The 4QFY21 (last quarter Indian financial year 2020-21) earnings season has been patchy so far. ~60% of Nifty companies (As of 6 May 2021) have missed consensus forecasts, with bank provisions and gross margins being the main sources of disappointment. In a few cases, topline momentum has also been an issue.

There is a resultant pause in the FY22 (FY22 = April, 2021 to March, 2022) Nifty EPS upgrade cycle: the 11% upgrade between October 2020 and April 2021 has now plateaued and there has been a marginal downtick in recent weeks. Around half the Nifty companies are yet to report and we will have a clearer picture by mid-May, but we reiterate the key trends we are watching in this earning season (flagged in last month’s update).

Commodity prices

The strong momentum in global commodity prices are likely to squeeze producer margins in India. We think only some could be passed on and companies are likely to face a margin squeeze over 4QFY21 and 1QFY22 (first quarter Indian financial year 2021-22). The ongoing results season and management commentary should give us some visibility on this issue.

Resilience of demand

The 4QFY21 results will not reflect the full impact of the second wave of Covid on ps. However, management commentary on the FY22 outlook should give us some perspective – though, to be fair, it is very difficult for even managements to be able to predict the outlook in these unprecedented times.

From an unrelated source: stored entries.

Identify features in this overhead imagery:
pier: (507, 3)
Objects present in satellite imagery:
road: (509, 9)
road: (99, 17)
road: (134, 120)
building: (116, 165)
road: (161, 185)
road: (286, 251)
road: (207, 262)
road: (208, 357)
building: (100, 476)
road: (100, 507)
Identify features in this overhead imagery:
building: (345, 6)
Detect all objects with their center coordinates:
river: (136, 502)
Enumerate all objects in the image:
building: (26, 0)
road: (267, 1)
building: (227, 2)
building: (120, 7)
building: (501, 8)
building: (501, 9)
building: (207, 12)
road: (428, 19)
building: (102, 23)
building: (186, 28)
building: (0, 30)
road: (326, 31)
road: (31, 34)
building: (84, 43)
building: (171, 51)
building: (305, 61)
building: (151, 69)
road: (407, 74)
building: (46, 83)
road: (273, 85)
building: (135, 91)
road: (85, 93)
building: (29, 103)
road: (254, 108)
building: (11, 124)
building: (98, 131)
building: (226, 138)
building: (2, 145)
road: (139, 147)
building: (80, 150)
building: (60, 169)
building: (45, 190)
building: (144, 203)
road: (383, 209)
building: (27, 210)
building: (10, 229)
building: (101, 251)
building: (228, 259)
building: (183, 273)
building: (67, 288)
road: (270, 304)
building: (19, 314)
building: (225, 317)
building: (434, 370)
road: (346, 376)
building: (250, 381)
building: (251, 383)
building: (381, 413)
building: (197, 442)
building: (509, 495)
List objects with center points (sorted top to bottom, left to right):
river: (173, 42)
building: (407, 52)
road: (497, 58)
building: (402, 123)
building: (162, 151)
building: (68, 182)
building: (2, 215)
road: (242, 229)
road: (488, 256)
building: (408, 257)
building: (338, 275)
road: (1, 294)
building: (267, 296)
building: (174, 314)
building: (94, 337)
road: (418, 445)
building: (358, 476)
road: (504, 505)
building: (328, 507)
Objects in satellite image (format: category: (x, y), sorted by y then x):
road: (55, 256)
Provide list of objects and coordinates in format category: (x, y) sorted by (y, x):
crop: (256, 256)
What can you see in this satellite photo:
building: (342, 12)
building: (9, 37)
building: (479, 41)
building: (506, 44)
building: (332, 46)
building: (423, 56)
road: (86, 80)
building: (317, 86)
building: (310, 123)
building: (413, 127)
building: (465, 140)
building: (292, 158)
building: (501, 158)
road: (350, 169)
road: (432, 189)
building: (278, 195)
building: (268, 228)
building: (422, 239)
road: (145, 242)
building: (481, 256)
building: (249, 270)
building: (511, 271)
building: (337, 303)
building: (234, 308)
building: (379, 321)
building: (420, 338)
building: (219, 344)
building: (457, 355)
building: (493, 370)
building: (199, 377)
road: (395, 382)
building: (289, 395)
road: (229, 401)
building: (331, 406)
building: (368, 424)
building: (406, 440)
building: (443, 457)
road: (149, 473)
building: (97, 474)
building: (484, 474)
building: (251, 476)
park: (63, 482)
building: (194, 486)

Sustainability of cost improvements

Companies had managed to cushion the impact of Covid on FY21 (FY21 = April, 2020 to March, 2021) earnings with aggressive cost management. That may be difficult to sustain in FY22 without damaging the long-term franchise of the companies. The FY22 earnings outlook will have to be judged in that context.

Sectors and companies

We are adjusting our overall sector positioning to ride through this period where the economy is likely to be under stress. The overall approach is to increase weightage towards sectors that can leverage the global economic recovery or the domestic investment cycle: industrials, capital goods, pharma, chemicals and IT. We are also dipping our toes in commodities companies where we see the scope of strong balance sheet improvement. On the other hand, we are being more selective in sectors that are dependent on domestic consumption: banking and financials, consumer discretionary, retail and FMCG. In these sectors, we are backing strong franchises with defendable market shares or potential turnarounds, and are willing to pay a valuation premium for these names.